**THE TASK:**
What is the number of lines in the listing below that contain the word "wall"? Give only that number.

**EXERCISE MATERIALS:**
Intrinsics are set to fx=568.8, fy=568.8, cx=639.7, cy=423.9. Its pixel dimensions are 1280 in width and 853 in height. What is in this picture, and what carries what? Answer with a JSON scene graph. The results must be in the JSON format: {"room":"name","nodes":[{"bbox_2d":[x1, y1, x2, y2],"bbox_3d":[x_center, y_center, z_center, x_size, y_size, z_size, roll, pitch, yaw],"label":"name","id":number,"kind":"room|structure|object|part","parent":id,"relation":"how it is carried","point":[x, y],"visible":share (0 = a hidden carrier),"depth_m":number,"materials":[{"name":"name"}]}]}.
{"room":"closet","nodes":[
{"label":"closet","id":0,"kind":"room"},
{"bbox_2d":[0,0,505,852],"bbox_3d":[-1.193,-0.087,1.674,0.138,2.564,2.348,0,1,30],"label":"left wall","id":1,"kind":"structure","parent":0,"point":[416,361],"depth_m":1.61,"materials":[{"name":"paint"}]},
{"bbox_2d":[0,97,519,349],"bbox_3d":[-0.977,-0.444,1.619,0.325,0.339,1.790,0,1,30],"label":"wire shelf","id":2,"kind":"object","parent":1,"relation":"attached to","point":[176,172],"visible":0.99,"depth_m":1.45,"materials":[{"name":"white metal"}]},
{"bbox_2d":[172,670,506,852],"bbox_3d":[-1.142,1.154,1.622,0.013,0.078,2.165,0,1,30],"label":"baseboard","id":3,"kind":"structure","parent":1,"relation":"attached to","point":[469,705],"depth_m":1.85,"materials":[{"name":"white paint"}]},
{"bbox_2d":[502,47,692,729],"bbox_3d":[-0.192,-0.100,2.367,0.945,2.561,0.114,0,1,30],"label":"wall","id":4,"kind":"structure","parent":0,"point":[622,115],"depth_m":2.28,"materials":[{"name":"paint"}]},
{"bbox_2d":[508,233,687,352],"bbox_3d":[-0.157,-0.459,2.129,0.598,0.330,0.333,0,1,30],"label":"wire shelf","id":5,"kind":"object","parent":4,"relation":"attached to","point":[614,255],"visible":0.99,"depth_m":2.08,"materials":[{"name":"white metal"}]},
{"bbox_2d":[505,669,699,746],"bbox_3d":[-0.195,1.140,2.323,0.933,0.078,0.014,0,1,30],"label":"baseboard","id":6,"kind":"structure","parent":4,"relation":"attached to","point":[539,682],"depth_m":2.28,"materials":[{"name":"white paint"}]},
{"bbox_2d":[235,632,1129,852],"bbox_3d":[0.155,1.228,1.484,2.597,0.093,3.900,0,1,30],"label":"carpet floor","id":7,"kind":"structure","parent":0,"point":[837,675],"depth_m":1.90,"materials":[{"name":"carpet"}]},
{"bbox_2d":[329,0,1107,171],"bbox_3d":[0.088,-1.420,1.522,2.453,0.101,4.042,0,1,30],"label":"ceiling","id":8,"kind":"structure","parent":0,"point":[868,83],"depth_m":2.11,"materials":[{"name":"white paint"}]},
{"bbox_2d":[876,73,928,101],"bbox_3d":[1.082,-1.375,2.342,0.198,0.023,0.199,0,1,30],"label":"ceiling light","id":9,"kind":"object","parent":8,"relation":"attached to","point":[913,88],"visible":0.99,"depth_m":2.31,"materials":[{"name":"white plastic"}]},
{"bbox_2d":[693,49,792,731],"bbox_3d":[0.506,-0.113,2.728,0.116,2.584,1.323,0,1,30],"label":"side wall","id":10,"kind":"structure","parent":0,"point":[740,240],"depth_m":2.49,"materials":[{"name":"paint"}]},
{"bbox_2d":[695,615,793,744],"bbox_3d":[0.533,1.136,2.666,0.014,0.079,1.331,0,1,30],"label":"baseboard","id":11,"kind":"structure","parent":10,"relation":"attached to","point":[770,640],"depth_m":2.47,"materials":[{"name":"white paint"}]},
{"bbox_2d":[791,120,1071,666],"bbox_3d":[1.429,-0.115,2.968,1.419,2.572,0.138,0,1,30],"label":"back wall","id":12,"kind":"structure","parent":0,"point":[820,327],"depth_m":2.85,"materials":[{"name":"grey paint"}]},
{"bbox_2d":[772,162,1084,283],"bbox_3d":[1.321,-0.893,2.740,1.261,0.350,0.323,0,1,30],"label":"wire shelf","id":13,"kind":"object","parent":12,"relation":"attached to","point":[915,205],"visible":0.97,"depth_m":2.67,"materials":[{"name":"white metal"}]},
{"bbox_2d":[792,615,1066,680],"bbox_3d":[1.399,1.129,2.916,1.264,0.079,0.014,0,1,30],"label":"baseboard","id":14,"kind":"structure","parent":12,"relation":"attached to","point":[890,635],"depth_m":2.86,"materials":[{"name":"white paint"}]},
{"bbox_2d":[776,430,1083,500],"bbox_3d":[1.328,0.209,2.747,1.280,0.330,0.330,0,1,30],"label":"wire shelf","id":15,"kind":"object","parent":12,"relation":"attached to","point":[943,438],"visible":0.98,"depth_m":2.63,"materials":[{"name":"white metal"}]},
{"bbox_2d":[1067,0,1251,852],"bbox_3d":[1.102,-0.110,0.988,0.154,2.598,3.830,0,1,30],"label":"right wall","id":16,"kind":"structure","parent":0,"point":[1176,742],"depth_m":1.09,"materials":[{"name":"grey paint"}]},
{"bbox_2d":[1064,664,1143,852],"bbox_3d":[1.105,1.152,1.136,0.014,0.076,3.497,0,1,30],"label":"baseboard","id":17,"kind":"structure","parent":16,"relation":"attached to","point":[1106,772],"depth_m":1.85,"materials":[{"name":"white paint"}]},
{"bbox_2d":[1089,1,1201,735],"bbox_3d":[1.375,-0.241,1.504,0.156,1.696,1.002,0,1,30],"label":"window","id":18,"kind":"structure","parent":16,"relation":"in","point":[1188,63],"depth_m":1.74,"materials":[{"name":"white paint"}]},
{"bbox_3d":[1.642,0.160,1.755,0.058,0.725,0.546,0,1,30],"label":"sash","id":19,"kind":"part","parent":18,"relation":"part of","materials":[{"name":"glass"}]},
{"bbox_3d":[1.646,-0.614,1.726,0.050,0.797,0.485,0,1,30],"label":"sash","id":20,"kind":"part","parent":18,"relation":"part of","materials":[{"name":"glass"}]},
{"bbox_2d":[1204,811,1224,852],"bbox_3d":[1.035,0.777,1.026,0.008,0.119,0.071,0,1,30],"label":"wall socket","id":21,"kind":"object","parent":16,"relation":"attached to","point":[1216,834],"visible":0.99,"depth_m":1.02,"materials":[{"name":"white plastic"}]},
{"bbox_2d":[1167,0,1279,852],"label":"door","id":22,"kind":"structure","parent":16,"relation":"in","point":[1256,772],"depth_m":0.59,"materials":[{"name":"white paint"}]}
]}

**OUTPUT OF THE EXERCISE:**
6